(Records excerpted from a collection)
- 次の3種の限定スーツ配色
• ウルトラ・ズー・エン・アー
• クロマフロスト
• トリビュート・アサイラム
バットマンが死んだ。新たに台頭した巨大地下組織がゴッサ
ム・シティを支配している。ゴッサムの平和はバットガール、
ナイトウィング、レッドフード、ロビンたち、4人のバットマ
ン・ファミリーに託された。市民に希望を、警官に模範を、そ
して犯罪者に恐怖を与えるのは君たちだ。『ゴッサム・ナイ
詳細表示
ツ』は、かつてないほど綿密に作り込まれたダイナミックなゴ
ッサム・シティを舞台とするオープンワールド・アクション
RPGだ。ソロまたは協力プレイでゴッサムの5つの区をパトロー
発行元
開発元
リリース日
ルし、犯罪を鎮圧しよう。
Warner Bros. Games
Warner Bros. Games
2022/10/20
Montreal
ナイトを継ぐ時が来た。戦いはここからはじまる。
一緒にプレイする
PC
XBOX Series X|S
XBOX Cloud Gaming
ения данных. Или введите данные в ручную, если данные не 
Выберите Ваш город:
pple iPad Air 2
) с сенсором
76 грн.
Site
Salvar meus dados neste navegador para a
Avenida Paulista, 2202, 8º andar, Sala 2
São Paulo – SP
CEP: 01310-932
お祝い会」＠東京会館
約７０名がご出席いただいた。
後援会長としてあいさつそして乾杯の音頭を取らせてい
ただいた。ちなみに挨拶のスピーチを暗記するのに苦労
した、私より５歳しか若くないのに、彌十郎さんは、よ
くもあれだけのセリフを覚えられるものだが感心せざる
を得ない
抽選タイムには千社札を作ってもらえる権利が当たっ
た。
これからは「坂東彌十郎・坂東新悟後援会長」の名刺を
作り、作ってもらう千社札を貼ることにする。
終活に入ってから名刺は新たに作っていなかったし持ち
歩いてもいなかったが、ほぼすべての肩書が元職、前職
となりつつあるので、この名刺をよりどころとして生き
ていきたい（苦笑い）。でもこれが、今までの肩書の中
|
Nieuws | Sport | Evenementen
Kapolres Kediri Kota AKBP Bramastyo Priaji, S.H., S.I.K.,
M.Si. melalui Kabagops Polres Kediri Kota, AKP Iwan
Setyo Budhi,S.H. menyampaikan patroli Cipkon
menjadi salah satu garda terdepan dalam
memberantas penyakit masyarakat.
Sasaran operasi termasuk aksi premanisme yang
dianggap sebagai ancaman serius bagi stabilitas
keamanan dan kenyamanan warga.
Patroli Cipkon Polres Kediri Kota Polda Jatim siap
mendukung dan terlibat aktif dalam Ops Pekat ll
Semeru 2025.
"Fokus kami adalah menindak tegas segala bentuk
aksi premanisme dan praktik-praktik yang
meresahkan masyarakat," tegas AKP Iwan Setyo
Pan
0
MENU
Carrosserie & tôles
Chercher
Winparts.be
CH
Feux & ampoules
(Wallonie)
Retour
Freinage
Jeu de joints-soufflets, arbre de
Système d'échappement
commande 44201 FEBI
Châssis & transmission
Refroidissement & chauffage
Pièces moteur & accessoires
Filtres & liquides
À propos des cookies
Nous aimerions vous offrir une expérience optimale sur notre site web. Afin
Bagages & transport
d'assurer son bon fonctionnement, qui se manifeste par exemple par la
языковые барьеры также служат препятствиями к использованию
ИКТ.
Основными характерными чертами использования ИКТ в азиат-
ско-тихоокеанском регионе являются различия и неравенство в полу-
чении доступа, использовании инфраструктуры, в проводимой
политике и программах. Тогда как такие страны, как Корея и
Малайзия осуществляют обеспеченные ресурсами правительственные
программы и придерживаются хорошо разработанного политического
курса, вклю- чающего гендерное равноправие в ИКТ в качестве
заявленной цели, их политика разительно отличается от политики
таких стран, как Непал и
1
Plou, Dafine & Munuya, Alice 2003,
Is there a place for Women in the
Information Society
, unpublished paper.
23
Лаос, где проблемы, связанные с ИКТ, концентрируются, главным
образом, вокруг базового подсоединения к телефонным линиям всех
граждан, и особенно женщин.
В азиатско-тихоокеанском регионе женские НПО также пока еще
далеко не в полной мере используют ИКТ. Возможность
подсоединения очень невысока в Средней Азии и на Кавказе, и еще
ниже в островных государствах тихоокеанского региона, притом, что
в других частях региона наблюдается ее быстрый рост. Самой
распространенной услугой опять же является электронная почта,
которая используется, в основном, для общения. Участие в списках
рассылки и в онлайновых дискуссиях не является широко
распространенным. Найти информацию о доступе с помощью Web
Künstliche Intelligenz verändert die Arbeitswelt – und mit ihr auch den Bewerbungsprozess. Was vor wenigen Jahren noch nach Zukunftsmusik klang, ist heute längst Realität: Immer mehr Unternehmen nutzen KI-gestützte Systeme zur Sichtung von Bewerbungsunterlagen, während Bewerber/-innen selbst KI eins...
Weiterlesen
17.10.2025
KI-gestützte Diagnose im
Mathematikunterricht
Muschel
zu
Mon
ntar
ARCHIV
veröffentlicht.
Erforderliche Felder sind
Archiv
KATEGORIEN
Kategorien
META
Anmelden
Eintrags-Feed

• **TASK INSTRUCTIONS**
Wherever the word "masyarakat" occurs in the data, copy that whole line.

• **RESPONSE BELOW**
memberantas penyakit masyarakat.
meresahkan masyarakat," tegas AKP Iwan Setyo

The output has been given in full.